The talk in the UCLA locker room after Saturday’s game wasn’t so much about running pass routes or blitzing the quarterback.
It was about pointing fingers.
Mounting losses can do that to a team. And a 34-6 defeat to Oregon State at the Rose Bowl definitely sent the Bruins into damage control mode.
Once again, the defense kept the score close while the offense sputtered. Once again, the game fell apart in the fourth quarter.
Which left Coach Rick Neuheisel giving a different kind of postgame speech, concerned about the potential for a rift between offensive and defensive players.
“It’s a very, very dangerous thing to have happen even though it’s certainly understandable,” he said. “And that’s what I talked to the team about.”
Neuheisel knows something about this kind of imbalance, having coached with the Baltimore Ravens before coming to UCLA.
The players swore they won’t allow dissension. Walking off the field, tailback Kahlil Bell went up to defensive tackle Brigham Harwell.
“The rest of this season will not fall apart,” Bell said later. “We can’t let the rest of this team go in the tank.”
The Bruins now stand at 3-6 overall, 2-4 in the Pacific 10 Conference, and must win their final three games to salvage a .500 record and a bowl invitation. Not that the postseason seems likely, not the way this season has gone.
Still, UCLA came into Saturday’s game expecting improvement after two weeks of practice. Worried about matching the Oregon State offense -- among the Pac-10’s best -- they were hoping for a low-scoring affair.
That meant containing Beavers running back Jacquizz Rodgers, the Pac-10’s leading rusher, and UCLA did a respectable job -- at first.
Though Rodgers found creases to run through, the Bruins managed a 3-3 score at halftime by coming up with big plays on defense.
When Oregon State quarterback Sean Canfield fumbled just short of the end zone, UCLA safety Rahim Moore pounced on the ball.
Soon after, with Oregon State driving past midfield, Moore made a leaping interception at the goal line to defuse another threat.
“I think early in the game we played well,” UCLA linebacker Reggie Carter said.
But the UCLA offense is like an unreliable car -- sometimes it runs just fine, other times it breaks down and sits by the side of the road.
The Bruins came out with a hint of a running game, Bell gaining 40 yards in the first quarter.
It didn’t last. UCLA continually lost the battle at the line of scrimmage and ended up with a meager 48 yards on the ground.

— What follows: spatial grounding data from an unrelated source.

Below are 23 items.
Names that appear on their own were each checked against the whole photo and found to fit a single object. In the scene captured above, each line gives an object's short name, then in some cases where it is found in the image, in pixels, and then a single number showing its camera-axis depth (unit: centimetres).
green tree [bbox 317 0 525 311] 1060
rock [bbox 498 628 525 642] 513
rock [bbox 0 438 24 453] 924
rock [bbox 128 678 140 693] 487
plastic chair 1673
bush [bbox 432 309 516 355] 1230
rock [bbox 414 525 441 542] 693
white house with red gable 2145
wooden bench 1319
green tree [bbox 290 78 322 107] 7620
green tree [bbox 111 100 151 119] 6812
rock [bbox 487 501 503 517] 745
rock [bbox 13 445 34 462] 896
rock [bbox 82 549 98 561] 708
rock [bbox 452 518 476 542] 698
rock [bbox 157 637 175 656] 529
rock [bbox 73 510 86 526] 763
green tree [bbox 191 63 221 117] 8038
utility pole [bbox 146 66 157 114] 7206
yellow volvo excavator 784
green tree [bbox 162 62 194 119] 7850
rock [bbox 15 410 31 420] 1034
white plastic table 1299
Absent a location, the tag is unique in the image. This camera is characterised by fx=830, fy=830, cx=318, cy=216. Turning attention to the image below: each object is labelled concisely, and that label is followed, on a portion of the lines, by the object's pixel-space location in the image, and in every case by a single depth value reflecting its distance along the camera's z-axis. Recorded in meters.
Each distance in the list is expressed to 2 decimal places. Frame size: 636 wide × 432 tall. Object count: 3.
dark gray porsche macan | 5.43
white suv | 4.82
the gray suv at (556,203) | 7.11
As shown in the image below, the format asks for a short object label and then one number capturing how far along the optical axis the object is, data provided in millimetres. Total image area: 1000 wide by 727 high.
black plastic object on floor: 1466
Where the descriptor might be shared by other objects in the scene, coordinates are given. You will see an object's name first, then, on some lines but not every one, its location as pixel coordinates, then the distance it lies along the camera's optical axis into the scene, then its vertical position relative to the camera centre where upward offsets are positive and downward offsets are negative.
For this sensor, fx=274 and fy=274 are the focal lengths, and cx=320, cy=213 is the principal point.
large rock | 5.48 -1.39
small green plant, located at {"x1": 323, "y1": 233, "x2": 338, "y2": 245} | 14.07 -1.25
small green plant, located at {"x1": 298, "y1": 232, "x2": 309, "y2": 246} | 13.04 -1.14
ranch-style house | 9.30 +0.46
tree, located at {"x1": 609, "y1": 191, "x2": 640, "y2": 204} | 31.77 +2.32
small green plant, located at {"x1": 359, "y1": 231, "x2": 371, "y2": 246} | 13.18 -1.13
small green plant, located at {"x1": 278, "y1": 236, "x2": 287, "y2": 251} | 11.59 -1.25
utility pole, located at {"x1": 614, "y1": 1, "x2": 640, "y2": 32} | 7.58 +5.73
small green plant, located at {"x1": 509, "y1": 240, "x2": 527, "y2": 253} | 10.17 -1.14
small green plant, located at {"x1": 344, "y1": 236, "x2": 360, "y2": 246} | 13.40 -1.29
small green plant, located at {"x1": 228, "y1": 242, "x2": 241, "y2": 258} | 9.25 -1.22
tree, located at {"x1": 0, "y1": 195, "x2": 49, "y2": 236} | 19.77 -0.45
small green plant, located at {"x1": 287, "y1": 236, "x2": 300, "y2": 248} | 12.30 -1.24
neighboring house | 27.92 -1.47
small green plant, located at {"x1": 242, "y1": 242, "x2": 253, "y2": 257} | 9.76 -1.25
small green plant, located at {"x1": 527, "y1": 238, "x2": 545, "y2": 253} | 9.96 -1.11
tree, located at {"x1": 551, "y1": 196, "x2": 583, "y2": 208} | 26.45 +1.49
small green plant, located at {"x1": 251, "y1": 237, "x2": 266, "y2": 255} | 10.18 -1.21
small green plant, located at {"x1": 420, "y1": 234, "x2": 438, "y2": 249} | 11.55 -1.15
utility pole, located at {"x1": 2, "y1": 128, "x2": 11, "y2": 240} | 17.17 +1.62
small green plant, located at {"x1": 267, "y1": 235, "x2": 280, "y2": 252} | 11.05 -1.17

Playing behind that struggling line, quarterback Kevin Craft made poor choices. The junior completed only 20 of 42 passes for 189 yards and had two interceptions.
The game turned in the third quarter, the Bruins’ offense pinned against its goal line and unable to move. A short punt left Oregon State with a short field and Canfield, subbing for an injured Lyle Moevao, threw an 18-yard touchdown pass to Sammie Stroughter for a 10-3 lead.
If the defense had a weakness Saturday, it was the occasional long pass. On Oregon State’s next possession, Canfield hit Stroughter for 44 yards and Rodgers scored from a yard out.
The score was 17-3 and the crowd of 83,478 would soon head for the parking lot.
“We were not protecting up front, we were not making good decisions,” offensive coordinator Norm Chow said. “It’s tough to deal with.”
UCLA mustered a spasm of offense to kick another field goal, but it was too little, too late.
Both of Craft’s interceptions came in the fourth quarter, both converted into Oregon State touchdowns. Another shaky UCLA punt led to a field goal for the Beavers, now heated up offensively.
Canfield passed for 222 yards and two touchdowns. Rodgers found more and more room, finishing with 144 yards in 31 carries.
All of which got the Beavers -- in the thick of the conference race at 6-3, 5-1 -- imagining a return to Pasadena for the Rose Bowl.
“That’s something that was in the back of everyone’s mind,” Canfield said.
Meanwhile, the Bruins are left to regroup for next weekend’s visit to Washington, where the Huskies are winless and hope flickers. It’s a matter of keeping the team together, Harwell said.
“Can’t be mad at the offense,” he said. “Can’t be mad at anybody.”